OK, it makes sense. But what's really confusing - the A8 has the same
value for ID_MMFR1 (according to the TRM) but the BTB instructions are
no-ops (can can be enabled by the ACTLR.IBE bit). I suspect the ID_MMFR1
is wrong in this case.

Anyway, as long as we stick to the ARM ARM requirements we should be OK.
Russell King - ARM Linux - July 5, 2011, 2:15 p.m.
On Tue, Jul 05, 2011 at 02:54:24PM +0100, Catalin Marinas wrote:
> On Tue, Jul 05, 2011 at 11:48:58AM +0100, Russell King - ARM Linux wrote:
> > On Tue, Jul 05, 2011 at 10:26:00AM +0100, Catalin Marinas wrote:
> > > AFAIK the branch predictor is transparent on Cortex-A9 and the BTB
> > > maintenance are no-ops.
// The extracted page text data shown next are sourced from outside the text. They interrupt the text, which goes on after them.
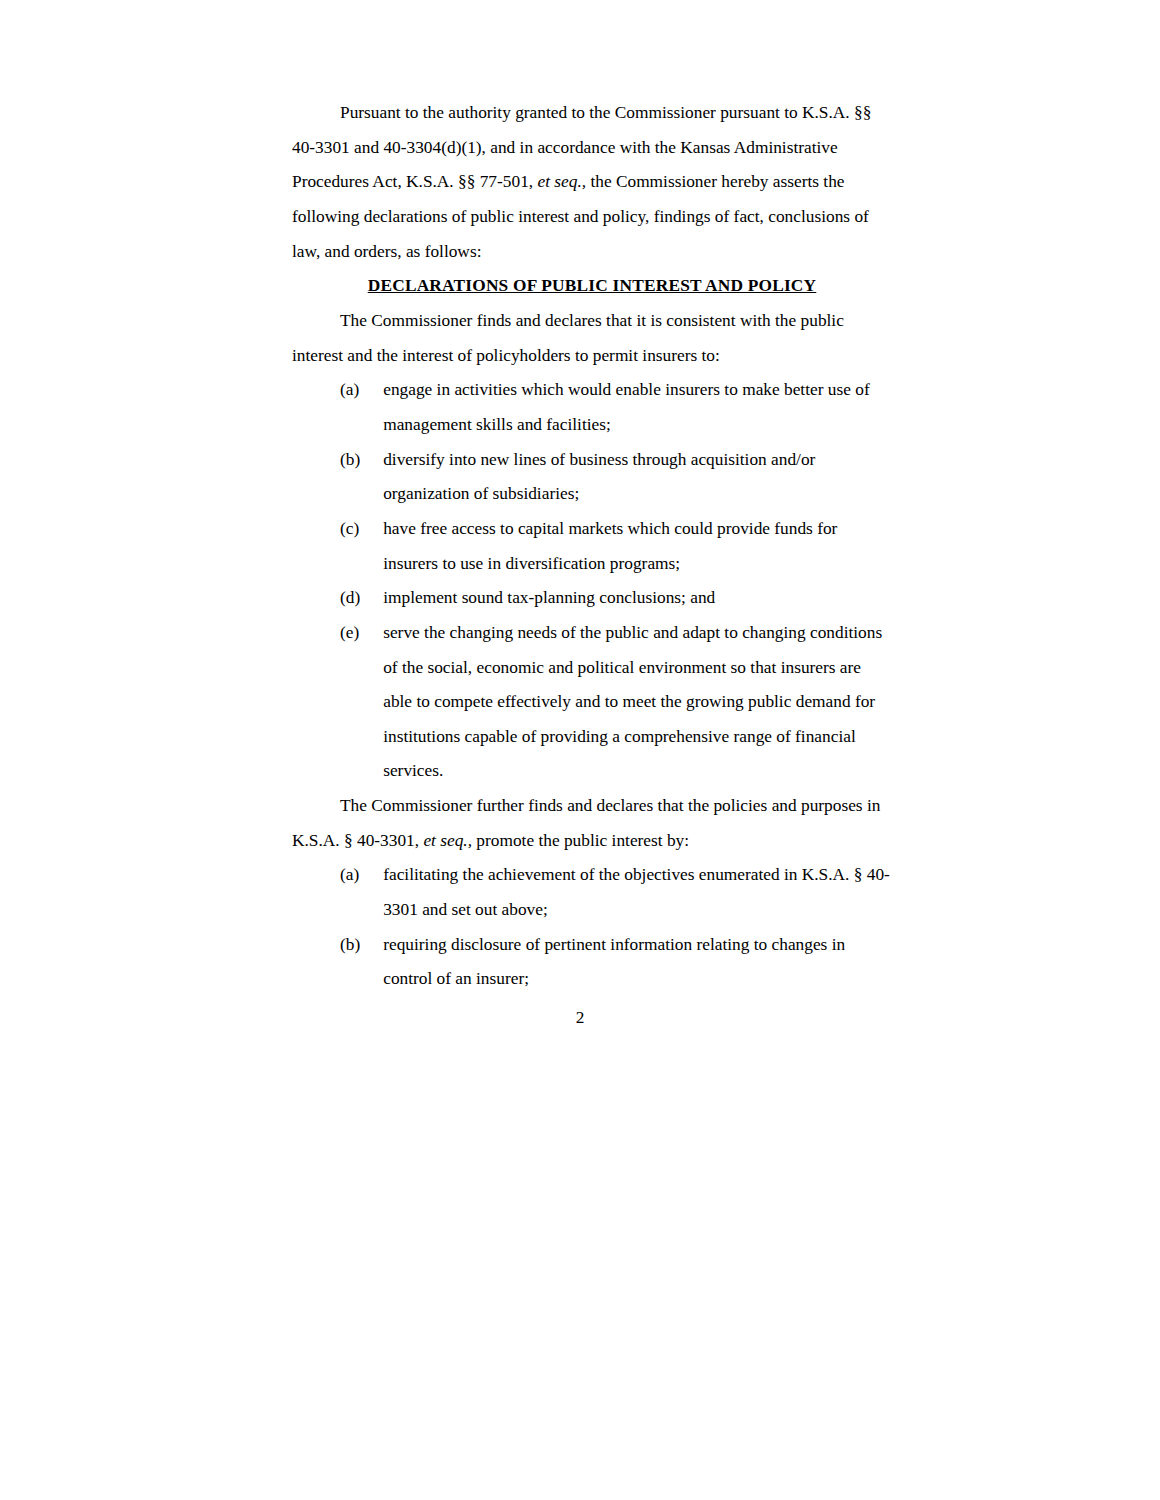Pursuant to the authority granted to the Commissioner pursuant to K.S.A. §§ 40-3301 and 40-3304(d)(1), and in accordance with the Kansas Administrative Procedures Act, K.S.A. §§ 77-501, et seq., the Commissioner hereby asserts the following declarations of public interest and policy, findings of fact, conclusions of law, and orders, as follows:
DECLARATIONS OF PUBLIC INTEREST AND POLICY
The Commissioner finds and declares that it is consistent with the public interest and the interest of policyholders to permit insurers to:
(a)
engage in activities which would enable insurers to make better use of management skills and facilities;
(b)
diversify into new lines of business through acquisition and/or organization of subsidiaries;
(c)
have free access to capital markets which could provide funds for insurers to use in diversification programs;
(d)
implement sound tax-planning conclusions; and
(e)
serve the changing needs of the public and adapt to changing conditions of the social, economic and political environment so that insurers are able to compete effectively and to meet the growing public demand for institutions capable of providing a comprehensive range of financial services.
The Commissioner further finds and declares that the policies and purposes in K.S.A. § 40-3301, et seq., promote the public interest by:
(a)
facilitating the achievement of the objectives enumerated in K.S.A. § 40-3301 and set out above;
(b)
requiring disclosure of pertinent information relating to changes in control of an insurer;
2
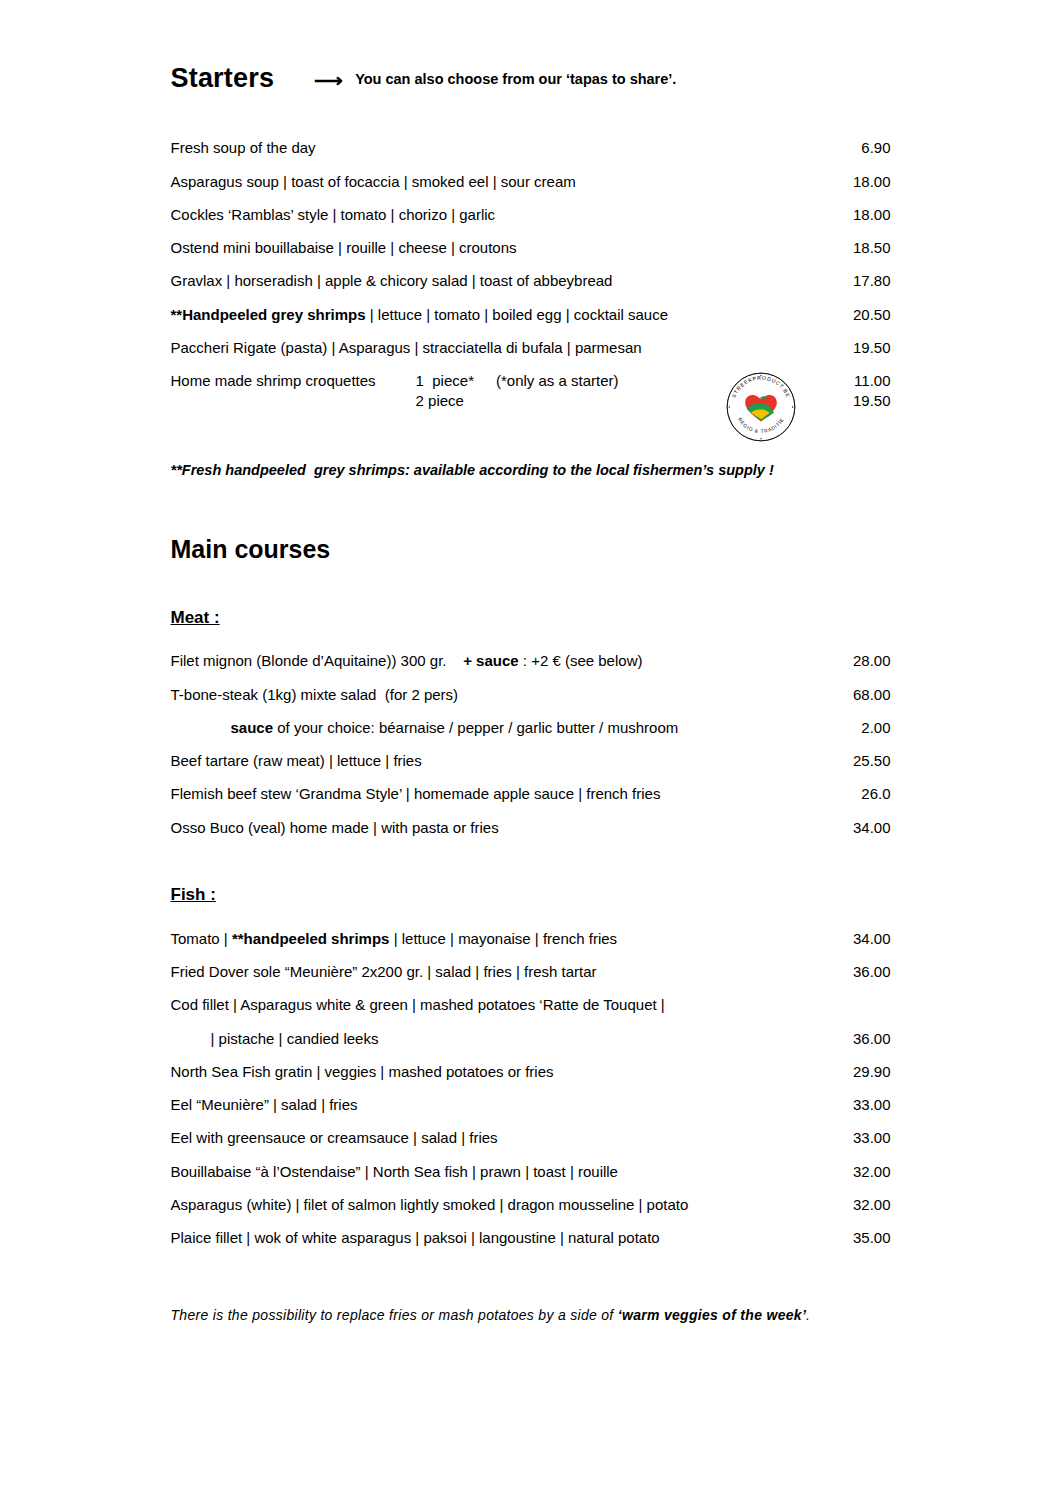Starters
⟶ You can also choose from our ‘tapas to share’.
Fresh soup of the day 6.90
Asparagus soup | toast of focaccia | smoked eel | sour cream 18.00
Cockles ‘Ramblas’ style | tomato | chorizo | garlic 18.00
Ostend mini bouillabaise | rouille | cheese | croutons 18.50
Gravlax | horseradish | apple & chicory salad | toast of abbeybread 17.80
**Handpeeled grey shrimps | lettuce | tomato | boiled egg | cocktail sauce 20.50
Paccheri Rigate (pasta) | Asparagus | stracciatella di bufala | parmesan 19.50
Home made shrimp croquettes 1 piece* 2 piece (*only as a starter) STREEKPRODUCT.BE REGIO & TRADITIE 11.00 19.50
**Fresh handpeeled grey shrimps: available according to the local fishermen’s supply !
Main courses
Meat :
Filet mignon (Blonde d’Aquitaine)) 300 gr. + sauce : +2 € (see below) 28.00
T-bone-steak (1kg) mixte salad (for 2 pers) 68.00
sauce of your choice: béarnaise / pepper / garlic butter / mushroom 2.00
Beef tartare (raw meat) | lettuce | fries 25.50
Flemish beef stew ‘Grandma Style’ | homemade apple sauce | french fries 26.0
Osso Buco (veal) home made | with pasta or fries 34.00
Fish :
Tomato | **handpeeled shrimps | lettuce | mayonaise | french fries 34.00
Fried Dover sole “Meunière” 2x200 gr. | salad | fries | fresh tartar 36.00
Cod fillet | Asparagus white & green | mashed potatoes ‘Ratte de Touquet |
| pistache | candied leeks 36.00
North Sea Fish gratin | veggies | mashed potatoes or fries 29.90
Eel “Meunière” | salad | fries 33.00
Eel with greensauce or creamsauce | salad | fries 33.00
Bouillabaise “à l’Ostendaise” | North Sea fish | prawn | toast | rouille 32.00
Asparagus (white) | filet of salmon lightly smoked | dragon mousseline | potato 32.00
Plaice fillet | wok of white asparagus | paksoi | langoustine | natural potato 35.00
There is the possibility to replace fries or mash potatoes by a side of ‘warm veggies of the week’.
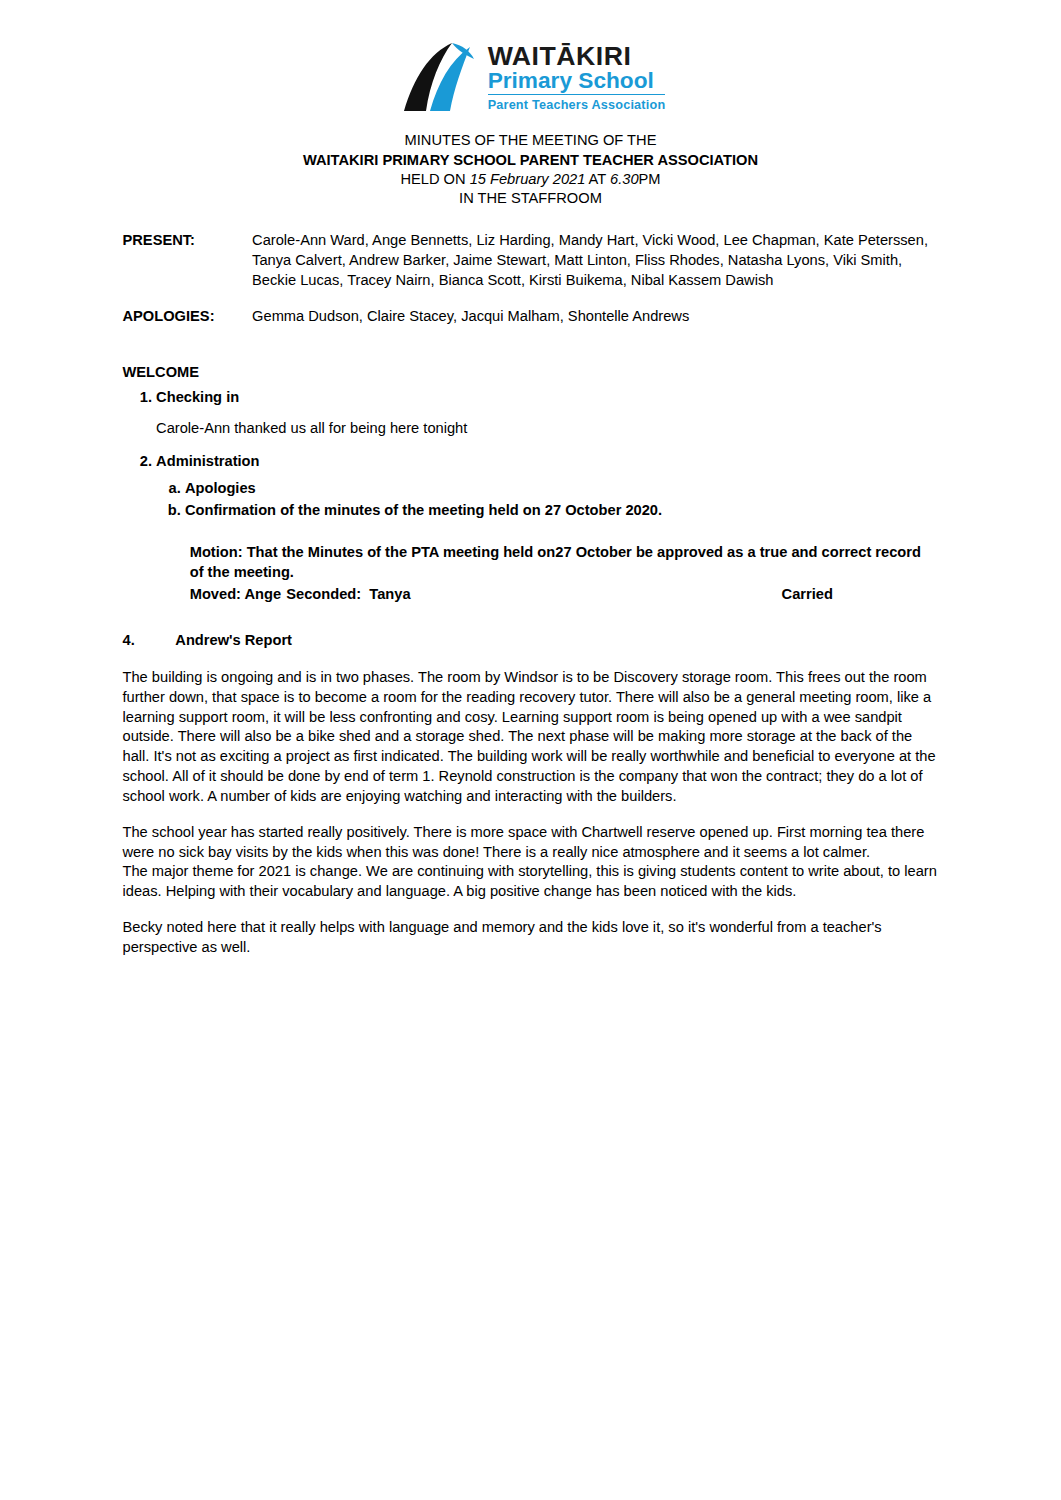WAITĀKIRI
Primary School
Parent Teachers Association
MINUTES OF THE MEETING OF THE
WAITAKIRI PRIMARY SCHOOL PARENT TEACHER ASSOCIATION
HELD ON 15 February 2021 AT 6.30 PM
IN THE STAFFROOM
| PRESENT: | Carole-Ann Ward, Ange Bennetts, Liz Harding, Mandy Hart, Vicki Wood, Lee Chapman, Kate Peterssen, Tanya Calvert, Andrew Barker, Jaime Stewart, Matt Linton, Fliss Rhodes, Natasha Lyons, Viki Smith, Beckie Lucas, Tracey Nairn, Bianca Scott, Kirsti Buikema, Nibal Kassem Dawish |
| APOLOGIES: | Gemma Dudson, Claire Stacey, Jacqui Malham, Shontelle Andrews |
WELCOME
Checking in
Carole-Ann thanked us all for being here tonight
Administration
Apologies
Confirmation of the minutes of the meeting held on 27 October 2020.
Motion: That the Minutes of the PTA meeting held on27 October be approved as a true and correct record of the meeting.
Moved: Ange Seconded: Tanya Carried
4. Andrew's Report
The building is ongoing and is in two phases. The room by Windsor is to be Discovery storage room. This frees out the room further down, that space is to become a room for the reading recovery tutor. There will also be a general meeting room, like a learning support room, it will be less confronting and cosy. Learning support room is being opened up with a wee sandpit outside. There will also be a bike shed and a storage shed. The next phase will be making more storage at the back of the hall. It's not as exciting a project as first indicated. The building work will be really worthwhile and beneficial to everyone at the school. All of it should be done by end of term 1. Reynold construction is the company that won the contract; they do a lot of school work. A number of kids are enjoying watching and interacting with the builders.
The school year has started really positively. There is more space with Chartwell reserve opened up. First morning tea there were no sick bay visits by the kids when this was done! There is a really nice atmosphere and it seems a lot calmer.
The major theme for 2021 is change. We are continuing with storytelling, this is giving students content to write about, to learn ideas. Helping with their vocabulary and language. A big positive change has been noticed with the kids.
Becky noted here that it really helps with language and memory and the kids love it, so it's wonderful from a teacher's perspective as well.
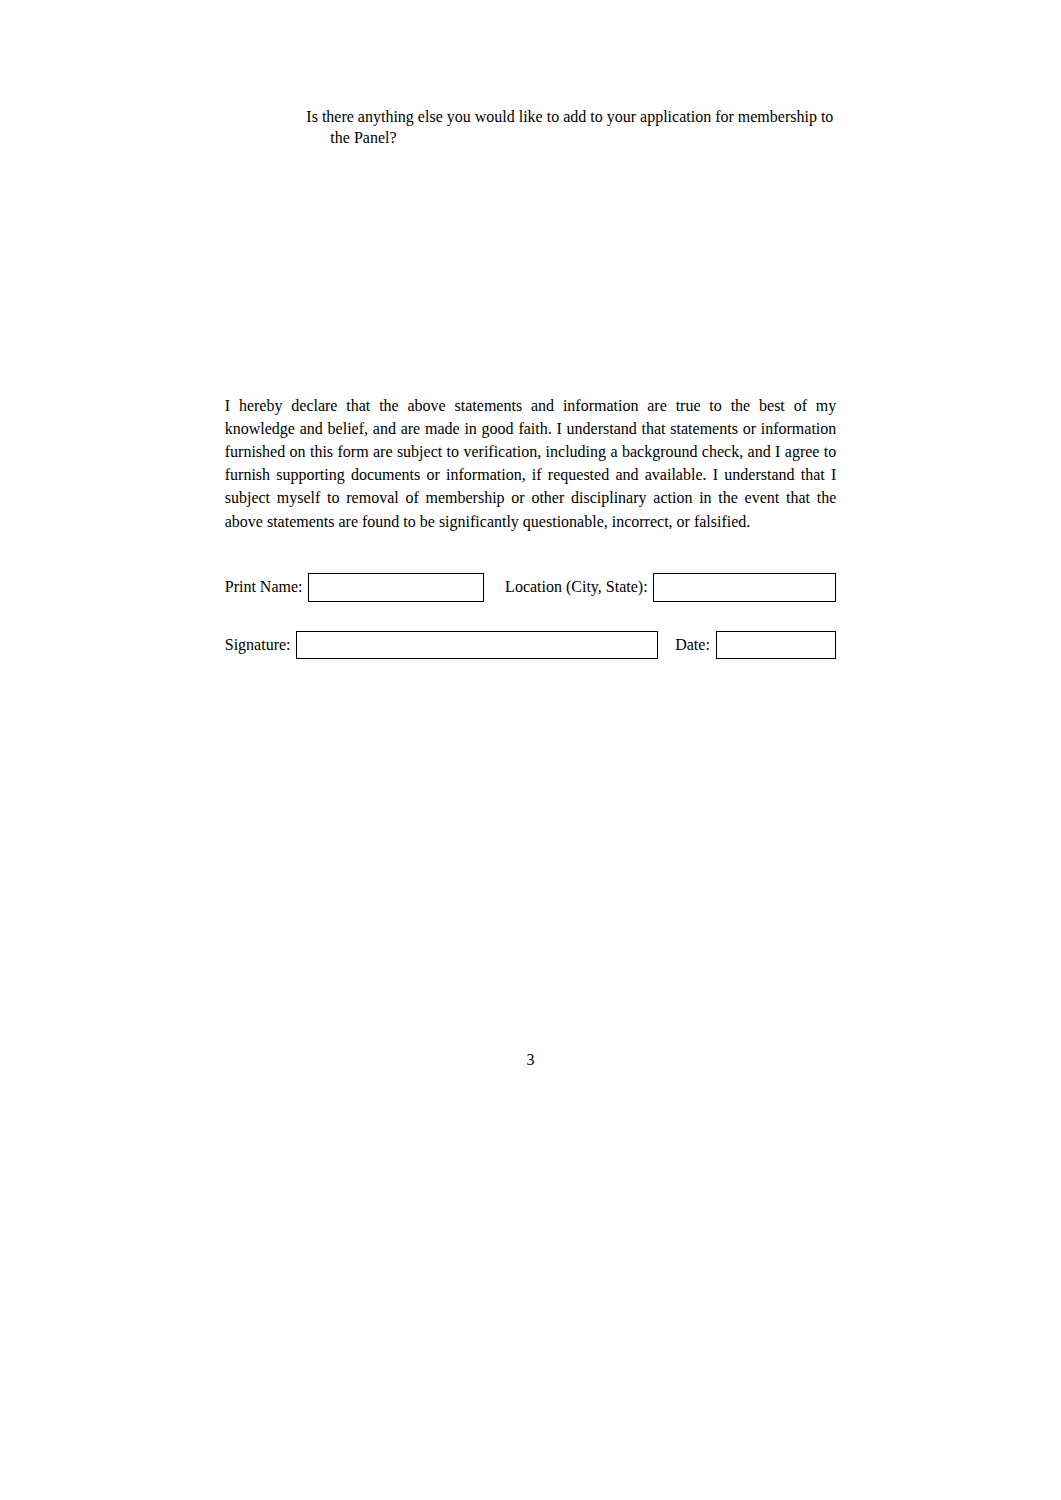Is there anything else you would like to add to your application for membership to the Panel?
I hereby declare that the above statements and information are true to the best of my knowledge and belief, and are made in good faith. I understand that statements or information furnished on this form are subject to verification, including a background check, and I agree to furnish supporting documents or information, if requested and available. I understand that I subject myself to removal of membership or other disciplinary action in the event that the above statements are found to be significantly questionable, incorrect, or falsified.
Print Name: Location (City, State):
Signature: Date:
3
You wouldn't notice any issues if you remove
> > > them (you can check ID_MMFR1[31:28].
> > 
> > It's not transparent:
> > 
> > CPU: MMFR0=0x00100103 MMFR1=0x20000000 MMFR2=0x01230000 MMFR3=0x00102111
> > 
> > 0b0010 Branch predictor requires flushing on:
> > 	• enabling or disabling the MMU
> > 	• writing new data to instruction locations
> > 	• writing new mappings to the translation tables
> > 	• any change to the TTBR0, TTBR1, or TTBCR registers without a
> > 	  corresponding change to the FCSE ProcessID or ContextID.
> 
> OK, it makes sense. But what's really confusing - the A8 has the same
> value for ID_MMFR1 (according to the TRM) but the BTB instructions are
> no-ops (can can be enabled by the ACTLR.IBE bit). I suspect the ID_MMFR1
> is wrong in this case.

Grumble.  This kind of thing worries me.

If the ID registers are wrong, then they can't be relied upon by software
making decisions about what can be skipped.  So how can we be confident
that MMFR3 23:20 != 0 really does mean that we don't need to clean the
cache when writing the page tables, and is not a result of some bug?
Catalin Marinas - July 5, 2011, 2:40 p.m.
On Tue, Jul 05, 2011 at 03:15:10PM +0100, Russell King - ARM Linux wrote:
> On Tue, Jul 05, 2011 at 02:54:24PM +0100, Catalin Marinas wrote:
> > On Tue, Jul 05, 2011 at 11:48:58AM +0100, Russell King - ARM Linux wrote:
> > > On Tue, Jul 05, 2011 at 10:26:00AM +0100, Catalin Marinas wrote:
> > > > AFAIK the branch predictor is transparent on Cortex-A9 and the BTB
> > > > maintenance are no-ops. You wouldn't notice any issues if you remove
> > > > them (you can check ID_MMFR1[31:28].
> > > 
> > > It's not transparent:
> > > 
> > > CPU: MMFR0=0x00100103 MMFR1=0x20000000 MMFR2=0x01230000 MMFR3=0x00102111
> > > 
> > > 0b0010 Branch predictor requires flushing on:
> > > 	• enabling or disabling the MMU
> > > 	• writing new data to instruction locations
> > > 	• writing new mappings to the translation tables
> > > 	• any change to the TTBR0, TTBR1, or TTBCR registers without a
> > > 	  corresponding change to the FCSE ProcessID or ContextID.
> > 
> > OK, it makes sense. But what's really confusing - the A8 has the same
> > value for ID_MMFR1 (according to the TRM) but the BTB instructions are
> > no-ops (can can be enabled by the ACTLR.IBE bit). I suspect the ID_MMFR1
> > is wrong in this case.
> 
> Grumble.  This kind of thing worries me.
> 
> If the ID registers are wrong, then they can't be relied upon by software
> making decisions about what can be skipped.  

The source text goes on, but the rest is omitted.